COMPLETA LO SIGUIENTE:
a) Reescribe como una lista breve el párrafo del fragmento que comienza con "Y ese consejo es una advertencia". Conserva sus datos principales.
b) Repite sin cambios el tramo del fragmento que va desde "Y ese consejo" hasta "mucho más útil.".

FRAGMENTO DEL TEXTO:
-------
Y ese consejo es una advertencia que no solamente tiene que ver con elección del tiempo oportuno; tiene que ver también con actitud. Algunos de entre los poco más de 110,000 habitantes de mi país isleño, viven en la “zona de peligro”, llamada también “zona roja”. Mi amiga de Chateaubelair se niega a mudarse, lo cual en gran manera pone en peligro su vida, siendo que no puede predecir en forma precisa los ritmos de la montaña. Sería muy bueno poder saber cuándo su reloj de tiempo va a tocar alarma la siguiente vez. Pero una actitud de atención constante es mucho más útil.
-------
INFORMACIÓN PROPORCIONADA:

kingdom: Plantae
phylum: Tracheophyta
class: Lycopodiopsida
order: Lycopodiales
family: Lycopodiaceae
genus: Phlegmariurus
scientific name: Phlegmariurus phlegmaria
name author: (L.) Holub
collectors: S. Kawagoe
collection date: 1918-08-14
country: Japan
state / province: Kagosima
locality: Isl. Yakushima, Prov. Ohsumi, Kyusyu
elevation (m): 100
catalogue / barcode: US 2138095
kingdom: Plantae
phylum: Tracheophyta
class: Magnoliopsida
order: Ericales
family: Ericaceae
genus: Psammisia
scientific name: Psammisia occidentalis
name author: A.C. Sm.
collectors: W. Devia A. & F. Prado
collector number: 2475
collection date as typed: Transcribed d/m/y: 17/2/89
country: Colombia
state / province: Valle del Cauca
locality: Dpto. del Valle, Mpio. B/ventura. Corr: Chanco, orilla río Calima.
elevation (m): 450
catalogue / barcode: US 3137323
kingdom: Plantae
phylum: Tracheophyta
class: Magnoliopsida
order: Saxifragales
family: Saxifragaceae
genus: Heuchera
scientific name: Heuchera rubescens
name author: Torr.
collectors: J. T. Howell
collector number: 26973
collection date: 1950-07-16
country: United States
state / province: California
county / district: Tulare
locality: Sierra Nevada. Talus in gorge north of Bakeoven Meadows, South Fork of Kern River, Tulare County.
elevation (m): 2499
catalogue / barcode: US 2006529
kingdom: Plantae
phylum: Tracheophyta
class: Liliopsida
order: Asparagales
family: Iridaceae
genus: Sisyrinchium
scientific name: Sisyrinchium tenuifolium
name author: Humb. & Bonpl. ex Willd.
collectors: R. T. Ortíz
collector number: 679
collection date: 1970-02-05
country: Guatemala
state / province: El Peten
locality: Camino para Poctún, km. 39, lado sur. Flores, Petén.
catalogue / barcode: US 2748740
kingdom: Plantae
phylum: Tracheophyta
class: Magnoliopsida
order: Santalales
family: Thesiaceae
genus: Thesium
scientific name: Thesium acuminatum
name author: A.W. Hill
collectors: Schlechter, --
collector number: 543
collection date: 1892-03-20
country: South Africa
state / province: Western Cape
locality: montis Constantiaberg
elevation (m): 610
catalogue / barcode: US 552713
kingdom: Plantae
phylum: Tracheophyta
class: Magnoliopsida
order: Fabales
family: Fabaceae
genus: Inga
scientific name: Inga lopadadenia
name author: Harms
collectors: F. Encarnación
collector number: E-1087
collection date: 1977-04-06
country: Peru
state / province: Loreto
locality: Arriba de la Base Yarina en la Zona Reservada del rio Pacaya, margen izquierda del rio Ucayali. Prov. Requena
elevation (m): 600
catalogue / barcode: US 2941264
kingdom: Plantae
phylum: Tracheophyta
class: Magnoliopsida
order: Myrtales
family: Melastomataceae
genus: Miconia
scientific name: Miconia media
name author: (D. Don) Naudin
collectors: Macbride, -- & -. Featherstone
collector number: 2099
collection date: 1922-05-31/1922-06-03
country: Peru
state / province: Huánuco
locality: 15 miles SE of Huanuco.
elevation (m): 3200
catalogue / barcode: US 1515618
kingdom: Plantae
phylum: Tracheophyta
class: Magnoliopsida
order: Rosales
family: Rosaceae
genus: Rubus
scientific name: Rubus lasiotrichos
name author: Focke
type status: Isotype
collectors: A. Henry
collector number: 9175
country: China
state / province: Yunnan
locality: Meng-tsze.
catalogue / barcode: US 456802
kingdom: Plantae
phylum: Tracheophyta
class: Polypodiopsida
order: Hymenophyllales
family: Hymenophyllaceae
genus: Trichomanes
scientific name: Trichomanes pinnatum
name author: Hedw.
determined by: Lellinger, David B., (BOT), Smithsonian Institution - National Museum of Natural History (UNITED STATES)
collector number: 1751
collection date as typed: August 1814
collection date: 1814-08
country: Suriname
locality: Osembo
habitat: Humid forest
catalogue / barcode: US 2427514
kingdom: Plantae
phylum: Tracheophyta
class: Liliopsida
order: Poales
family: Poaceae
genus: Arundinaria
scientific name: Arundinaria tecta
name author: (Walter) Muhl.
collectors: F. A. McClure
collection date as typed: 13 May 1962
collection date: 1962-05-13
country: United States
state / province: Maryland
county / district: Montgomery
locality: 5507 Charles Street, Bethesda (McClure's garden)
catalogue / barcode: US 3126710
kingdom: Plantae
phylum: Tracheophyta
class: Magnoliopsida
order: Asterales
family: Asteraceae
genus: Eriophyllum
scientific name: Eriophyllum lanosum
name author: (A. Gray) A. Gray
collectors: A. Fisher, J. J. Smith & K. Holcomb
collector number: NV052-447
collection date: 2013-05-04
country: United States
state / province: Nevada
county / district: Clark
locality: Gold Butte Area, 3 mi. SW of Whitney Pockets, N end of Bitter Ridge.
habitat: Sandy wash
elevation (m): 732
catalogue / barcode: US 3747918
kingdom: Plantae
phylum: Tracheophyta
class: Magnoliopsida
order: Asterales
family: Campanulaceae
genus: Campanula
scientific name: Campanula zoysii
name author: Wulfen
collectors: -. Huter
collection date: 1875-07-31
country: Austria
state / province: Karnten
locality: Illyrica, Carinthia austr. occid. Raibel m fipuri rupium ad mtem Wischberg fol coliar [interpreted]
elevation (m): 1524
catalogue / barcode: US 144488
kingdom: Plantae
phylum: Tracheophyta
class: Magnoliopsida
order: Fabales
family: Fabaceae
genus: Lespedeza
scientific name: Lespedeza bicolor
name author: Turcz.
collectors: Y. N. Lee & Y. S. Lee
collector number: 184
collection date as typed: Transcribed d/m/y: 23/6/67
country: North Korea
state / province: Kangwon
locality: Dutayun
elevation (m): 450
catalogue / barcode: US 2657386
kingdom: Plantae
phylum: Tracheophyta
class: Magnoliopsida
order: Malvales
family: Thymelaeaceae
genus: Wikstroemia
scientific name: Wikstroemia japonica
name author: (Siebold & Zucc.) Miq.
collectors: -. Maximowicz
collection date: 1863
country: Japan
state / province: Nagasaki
-------
RESPUESTAS DE LA ACTIVIDAD:
a)
- El consejo es una advertencia sobre la elección del tiempo oportuno y también sobre la actitud.
- Algunos de los poco más de 110,000 habitantes del país isleño viven en la "zona de peligro", también llamada "zona roja".
- Una amiga de Chateaubelair se niega a mudarse, y eso pone en gran peligro su vida, porque no se pueden predecir con precisión los ritmos de la montaña.
- Sería muy bueno saber cuándo sonará la próxima alarma, pero una actitud de atención constante es mucho más útil.

b)
Y ese consejo es una advertencia que no solamente tiene que ver con elección del tiempo oportuno; tiene que ver también con actitud. Algunos de entre los poco más de 110,000 habitantes de mi país isleño, viven en la “zona de peligro”, llamada también “zona roja”. Mi amiga de Chateaubelair se niega a mudarse, lo cual en gran manera pone en peligro su vida, siendo que no puede predecir en forma precisa los ritmos de la montaña. Sería muy bueno poder saber cuándo su reloj de tiempo va a tocar alarma la siguiente vez. Pero una actitud de atención constante es mucho más útil.